In fact, the bolder the programming has been, the more people have come. Yes, if you apologetically sandwich a piece of Carter between Mozart and Tchaikovsky, you’re unlikely to give the impression that this is the music that ought to replace the classics in years to come, but that’s also, partly, to bark up the wrong tree. There are people who love Brian Ferneyhough but hate Mozart, who go to concerts of hardcore electronica and John Cage, but don’t give a monkey’s for Haydn or Ravel. Conversely, as the Aldeburgh Festival has proved, especially over the last decade, if you put new music imaginatively in the context of the past, you create connections that audiences understand, appreciate, and you start a love affair with contemporary music. Aldeburgh has, incidentally, probably the oldest audience for new music anywhere in the country.

I DO wonder how much genuine love there can be for academic music among those without doctoral-level chops. But it would be absurd to give academic composers the credit or blame for some grand anti-audience conspiracy.

ENO artistic director John Berry responds by acknowledging the (at least perceived) inaccessibility of modern music and the challenge it presents for audience-building. At ENO they’re doing at least one positive thing — foregoing the supposed cachet of world premieres by giving second hearings to existing modern works. Berry, too, believes the audience is much larger than is apparent and disbelieves the idea that intellectual pressure drives attendence.

Mainly because I’m running out of allotted blog time, I’ll just cite one more response here. Other responses are found on the Related Link below.

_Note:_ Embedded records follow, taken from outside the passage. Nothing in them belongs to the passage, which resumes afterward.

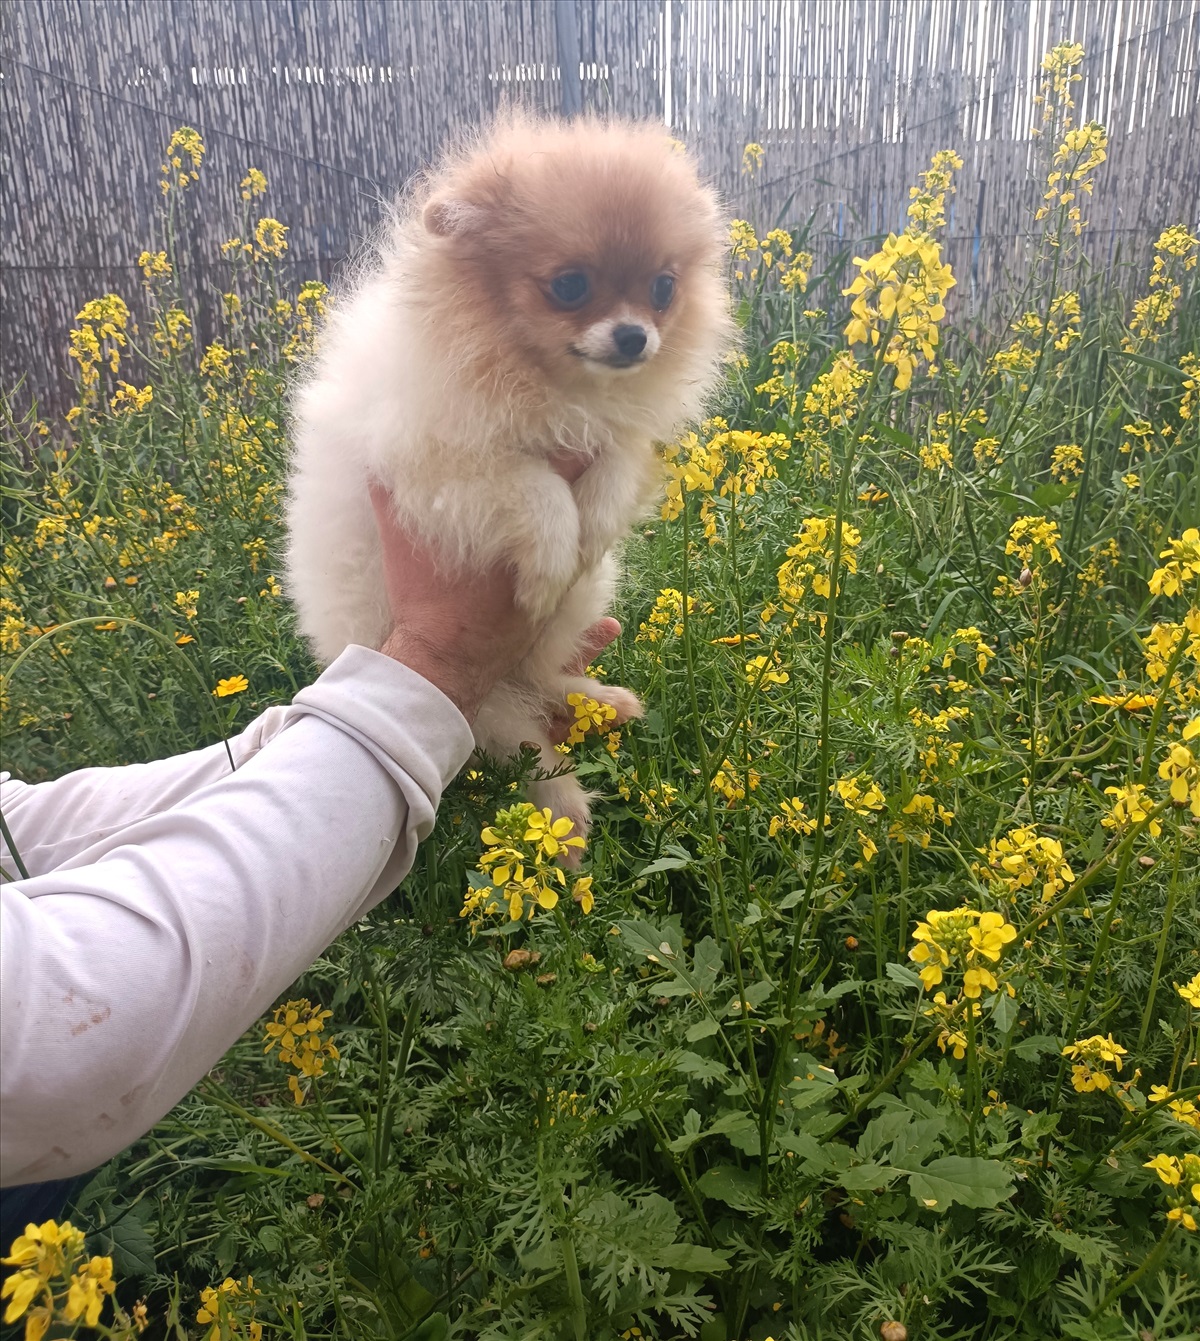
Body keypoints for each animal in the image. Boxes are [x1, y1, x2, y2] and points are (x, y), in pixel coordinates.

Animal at [288, 120, 729, 842]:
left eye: (664, 288)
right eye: (571, 285)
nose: (635, 336)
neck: (537, 377)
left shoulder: (618, 432)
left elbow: (613, 467)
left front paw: (594, 527)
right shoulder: (441, 463)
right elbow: (534, 485)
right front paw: (550, 562)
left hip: (564, 626)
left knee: (546, 679)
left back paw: (603, 700)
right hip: (477, 700)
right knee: (524, 741)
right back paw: (564, 811)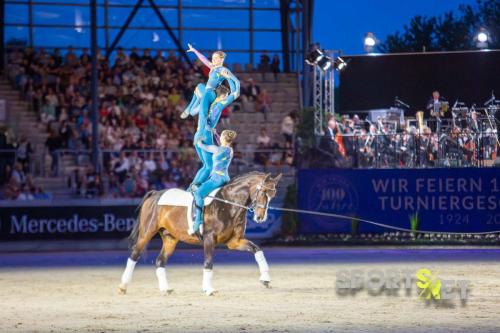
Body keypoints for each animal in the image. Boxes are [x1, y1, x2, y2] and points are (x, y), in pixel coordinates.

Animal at [118, 172, 282, 294]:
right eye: (263, 192)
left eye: (273, 195)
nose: (260, 218)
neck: (228, 204)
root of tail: (155, 194)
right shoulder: (209, 239)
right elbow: (208, 262)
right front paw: (208, 289)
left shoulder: (234, 242)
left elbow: (257, 249)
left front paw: (266, 279)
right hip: (147, 232)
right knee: (134, 255)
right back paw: (123, 286)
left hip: (170, 238)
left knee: (160, 261)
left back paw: (165, 288)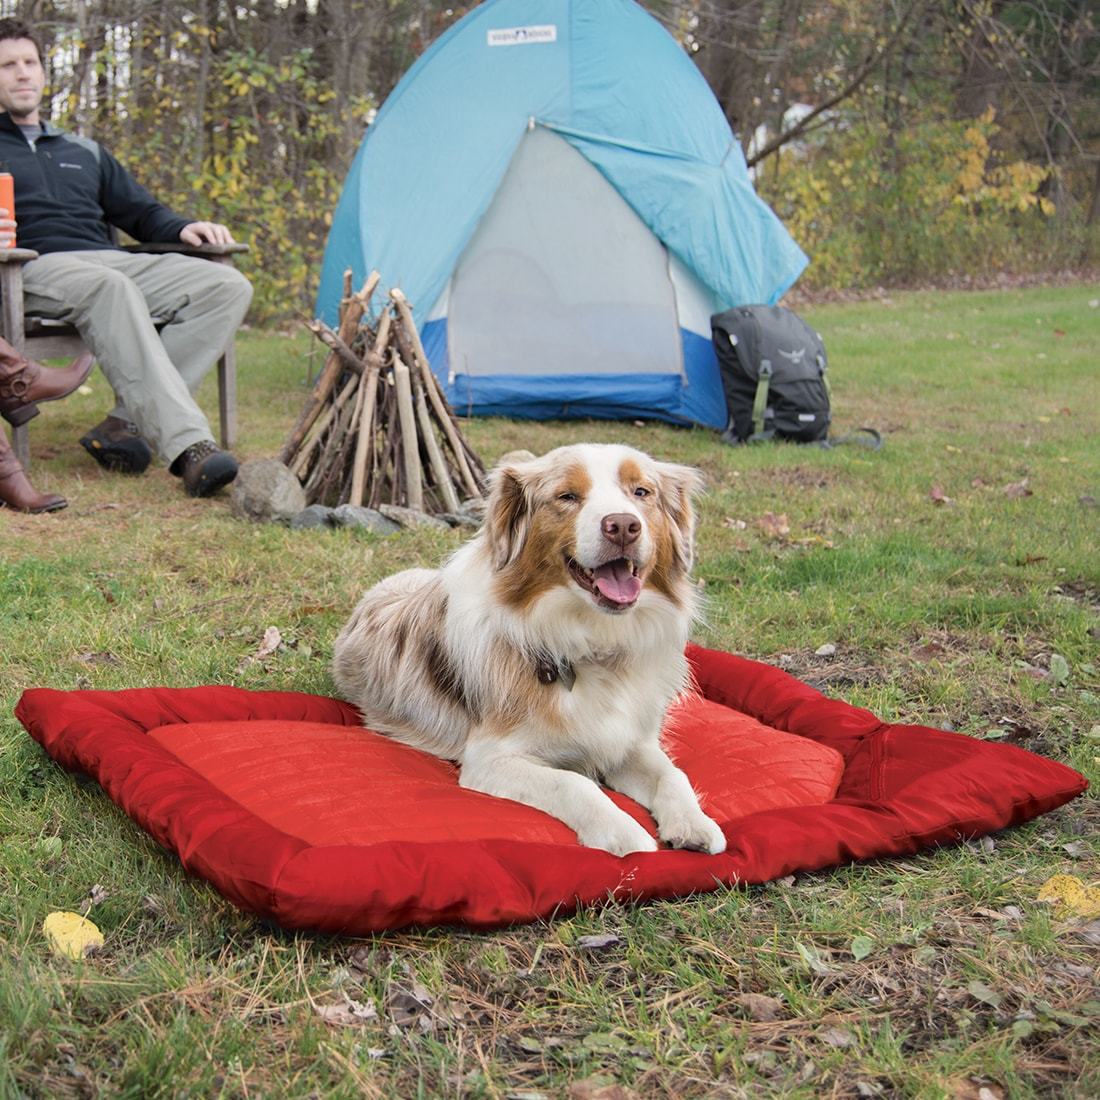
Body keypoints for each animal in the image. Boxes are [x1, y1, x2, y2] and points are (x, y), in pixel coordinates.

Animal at [330, 442, 726, 853]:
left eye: (641, 492)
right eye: (567, 496)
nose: (622, 526)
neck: (593, 641)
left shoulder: (630, 741)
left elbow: (673, 774)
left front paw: (694, 823)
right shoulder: (490, 758)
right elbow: (574, 782)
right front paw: (625, 833)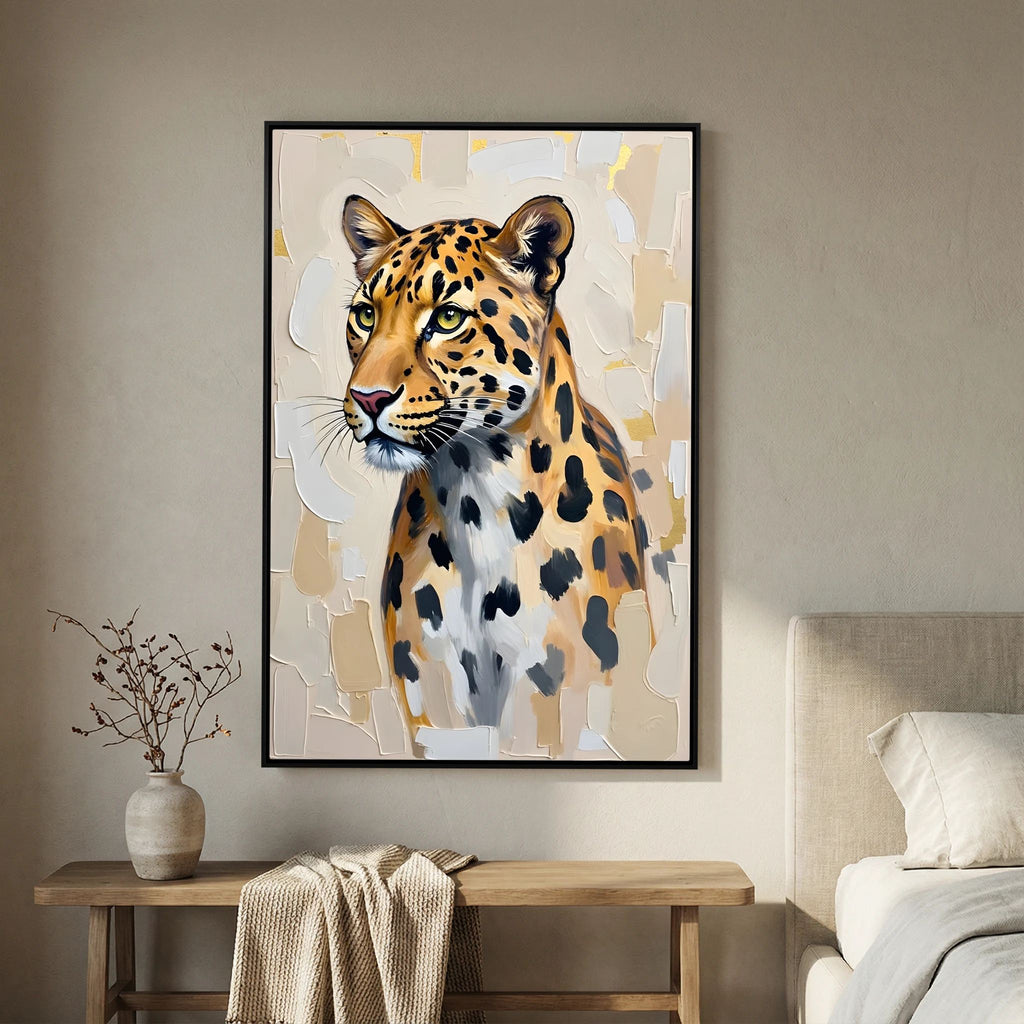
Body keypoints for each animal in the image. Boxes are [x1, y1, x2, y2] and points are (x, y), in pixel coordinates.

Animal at [339, 193, 649, 755]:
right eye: (366, 315)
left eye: (447, 317)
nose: (367, 398)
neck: (474, 495)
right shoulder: (431, 693)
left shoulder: (553, 691)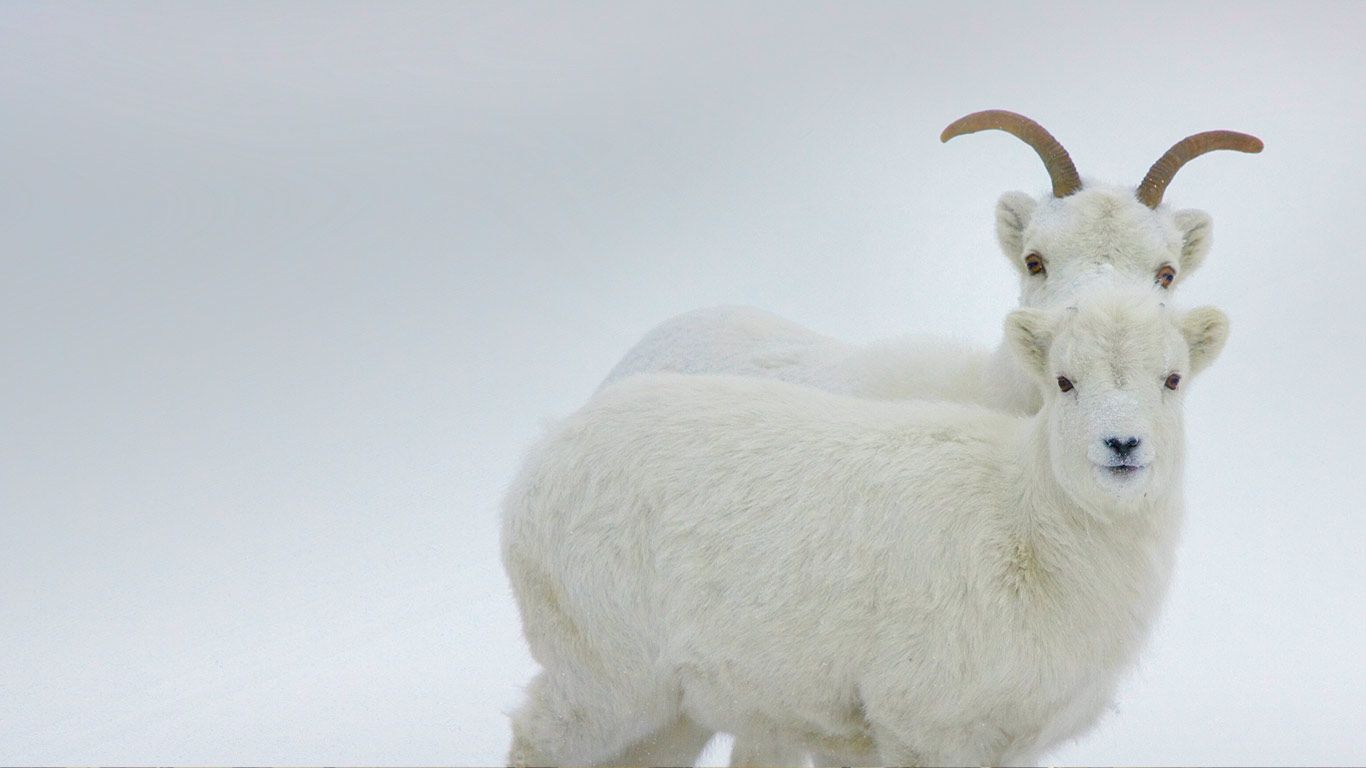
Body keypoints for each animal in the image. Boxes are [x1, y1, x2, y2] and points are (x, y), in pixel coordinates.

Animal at [502, 288, 1230, 766]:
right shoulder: (923, 726)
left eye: (1172, 379)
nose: (1122, 444)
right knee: (534, 739)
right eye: (1064, 381)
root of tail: (540, 456)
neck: (1027, 528)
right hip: (602, 674)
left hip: (670, 706)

The blogger at Le Flaneur de Tacoma (whose name I didn’t rummage around for) places Queenan in a critical subgenre nicely dubbed “X is not as great as it’s supposed to be if you listened to a bunch of snobs.”

Queenan’s piece falls into what I call the ” X is not as great as it’s supposed to be if you listened to a bunch of snobs” genre. The “X” could be “Finnegans Wake”, the paintings of Mark Rothko, modern poetry, or whatever the author deems pretentious. The gist of these pieces is to make the reader feel comfortable with disliking, or even better, totally ignoring, certain works of art.

What I especially dislike in these “the emperor has no clothes” type columns is that they might keep people from encountering art because someone has said that it’s difficult. In that sense, it’s just another form of the “Finnegans Wake Syndrome”. Some art is just too difficult to appreciate, or, as Queenan has it, just too boring.